On the election

2 02 2014

Some thoughts on the election from across the Web:

Andrew Walker at ANU: “Respecting the electorate’s judgement may be an impossibly bitter pill for the anti-government forces to swallow. But it would be in their interests to do so.”

Oddly, because we usually agree with Walker’s commentary, we find this piece a bit shallow. The election is important for the symbolic support of voting and elections in the face of threats to them. We do not think that anyone will “respect” the outcome for much more than this. Blame the Democrat Party and their monied supporters for that. Ironically, money has become a symbol of opposition to Thaksin-backed parties.

Money and noA Bangkok Post editorial is lukewarm at best: “Set against a background of tumultuous political conflicts and held despite strong opposition from many parties including the Election Commission (EC) itself, the general election today will be mired in controversy and will likely yield more questions than answers to the ongoing political strife….  Still, the poll is being held as decreed by law and no matter how imperfect it has been, voters nationwide have a duty to cast their ballots.”

At The Nation: It shows its royalist anti-democrat colors by having an editorial on Syria…. It did have an election editorial the previous day: “Whether you are for or against the election, we all a share common duty in preventing violence. ” The editorial seems to diminish the act of voting and to want to scare potential voters.

Prachatai had an election story a couple of days ago: “In many countries, an expression of political will through voting, despite inconveniences and danger, is seen as an admirable act: a fulfilment of a civic duty…. But here in Thailand, voters who fought obstructions and risk their safety to cast the ballots last Sunday were given different labels: ‘traitors’, ‘buffalos’ and ‘the uneducated’.”

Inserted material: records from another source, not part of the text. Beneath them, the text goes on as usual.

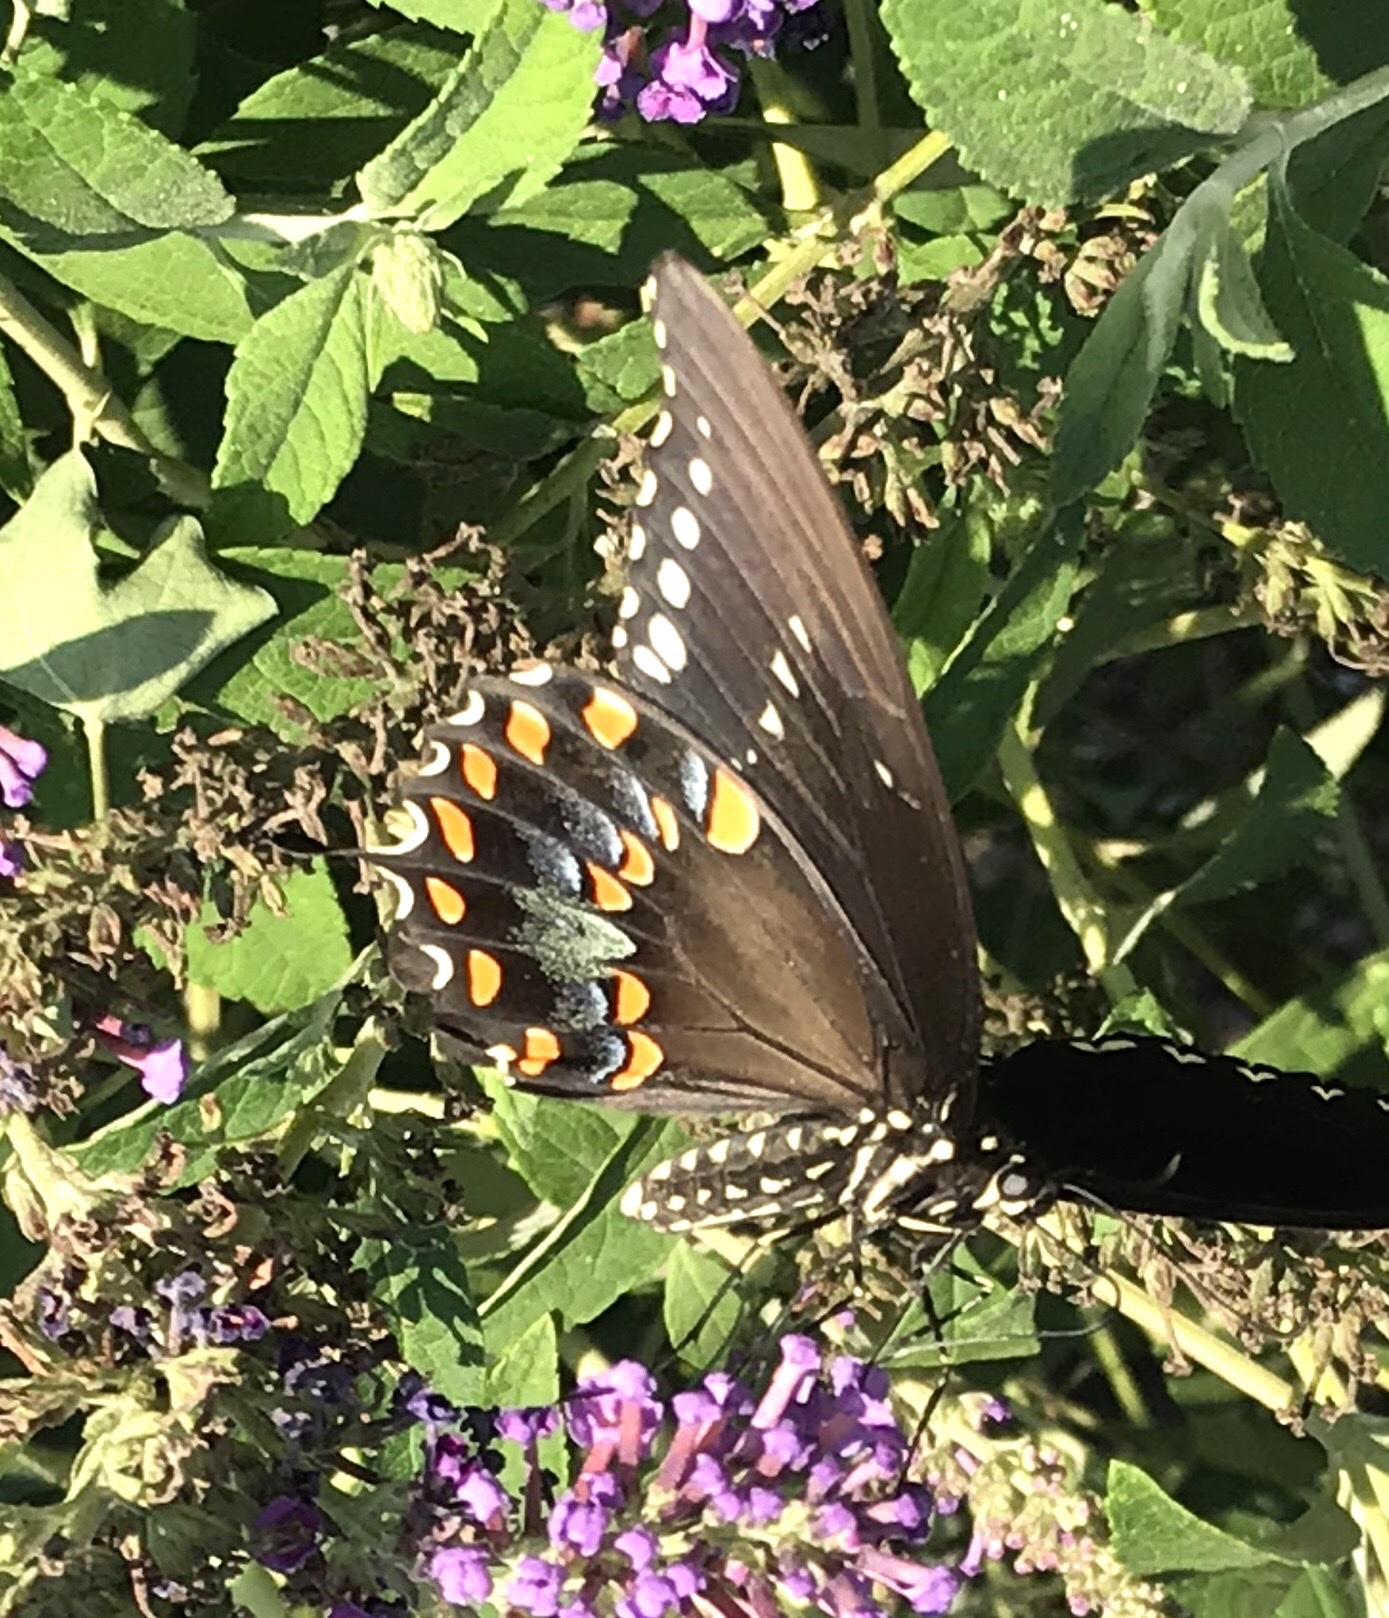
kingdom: Animalia
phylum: Arthropoda
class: Insecta
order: Lepidoptera
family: Papilionidae
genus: Papilio
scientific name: Papilio troilus
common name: Spicebush swallowtail
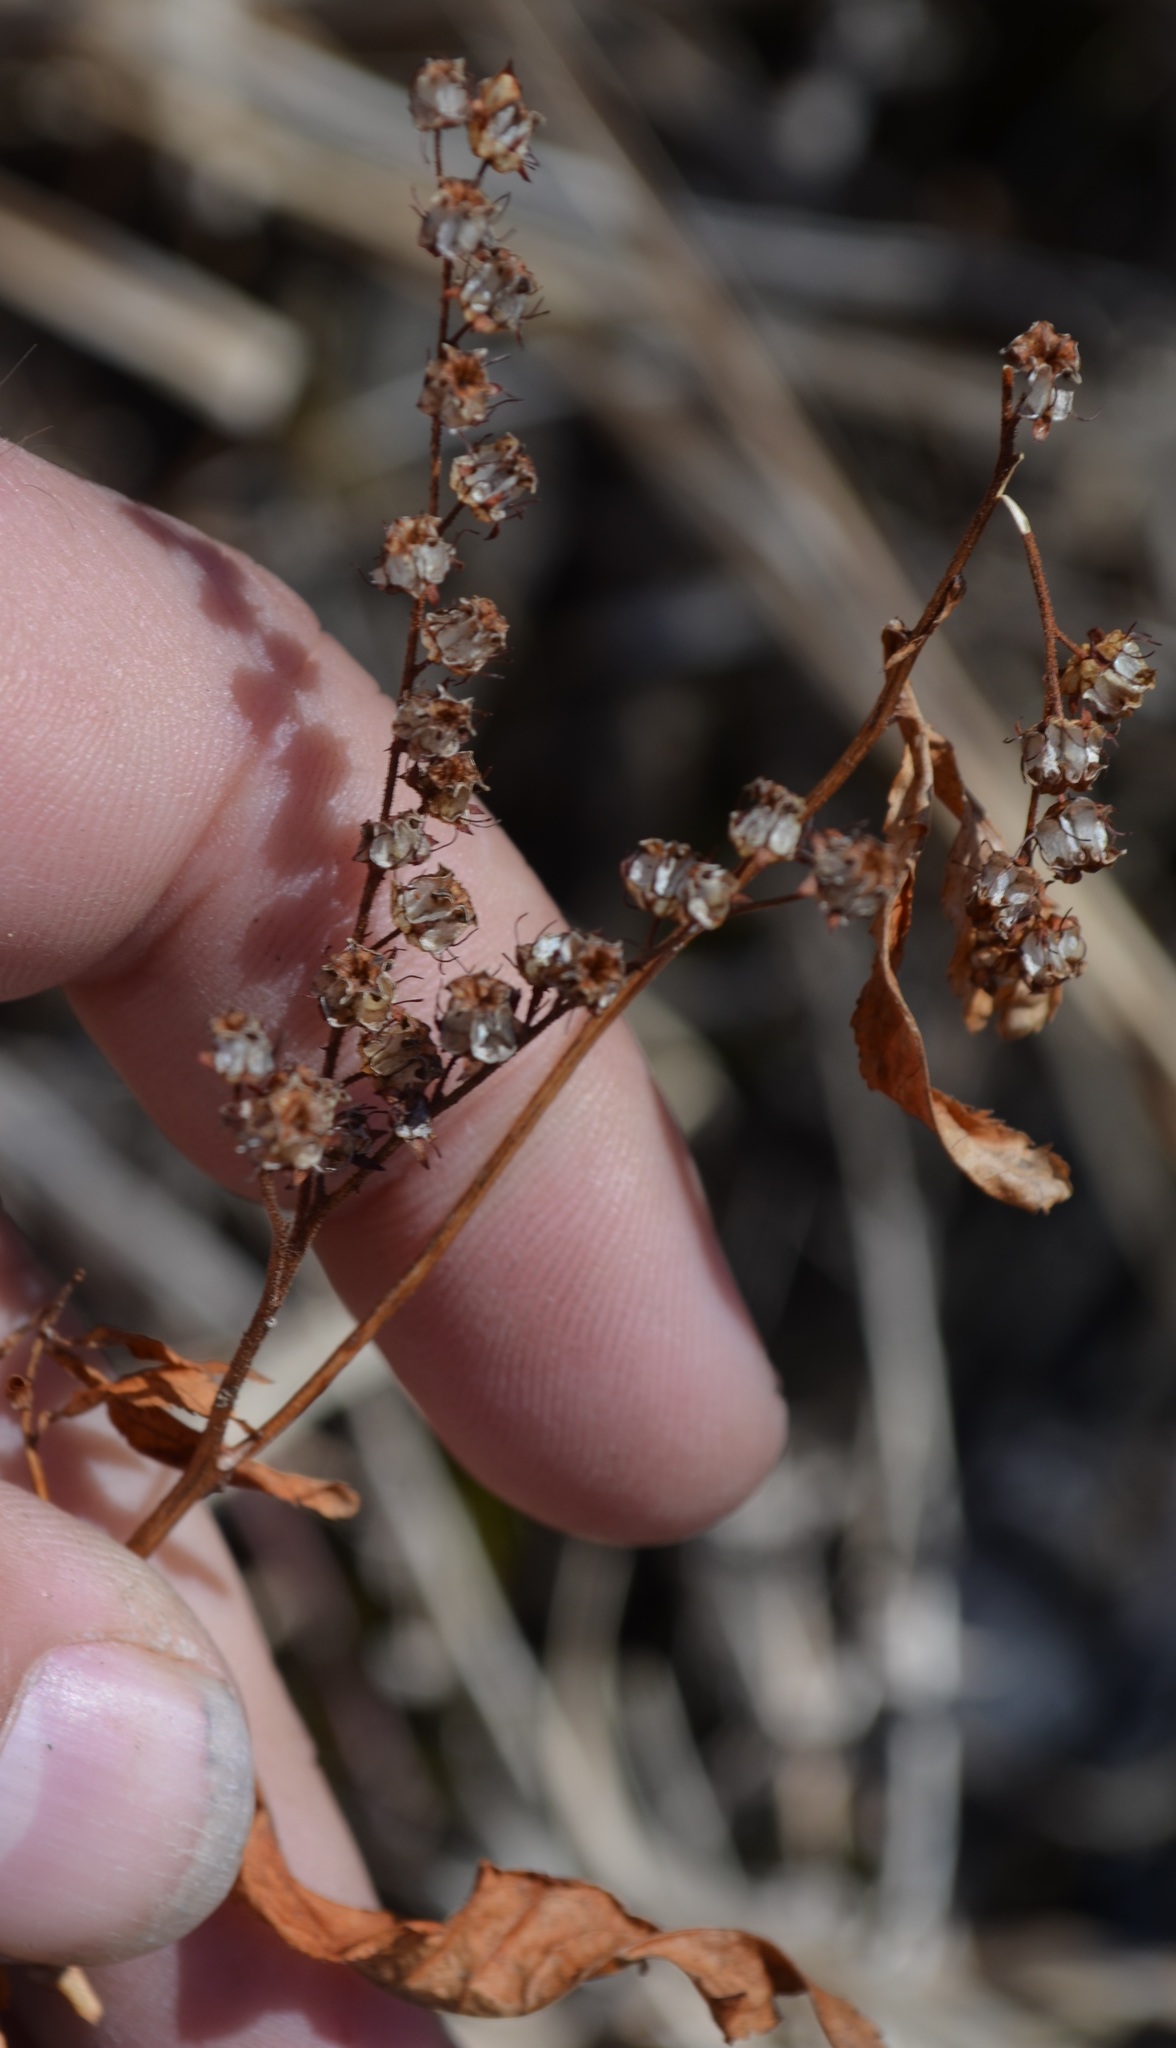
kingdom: Plantae
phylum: Tracheophyta
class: Magnoliopsida
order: Saxifragales
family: Penthoraceae
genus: Penthorum
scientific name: Penthorum sedoides
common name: Ditch stonecrop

Siam Voices made useful points: “As Thailand holds what is considered the most controversial elections in its recent history Sunday, the battle over the country’s future is being fought anywhere but at the ballot…. The anti-election thuggery of last Sunday spoke volumes, when mobs obstructed advance voting in all of Bangkok and parts of the South and thus denied their fellow Thai citizens their right to vote. And we have to expect more of that on election day…. Granted, this coming election won’t solve the political stalemate. But to deny your fellow countrymen the right to vote and to paint everybody who does cast their ballot as ‘traitorous’ is not the way forward…. We’re still battling over how we are going to define the future of our country – and more people should have more freedom to have their say, not less.”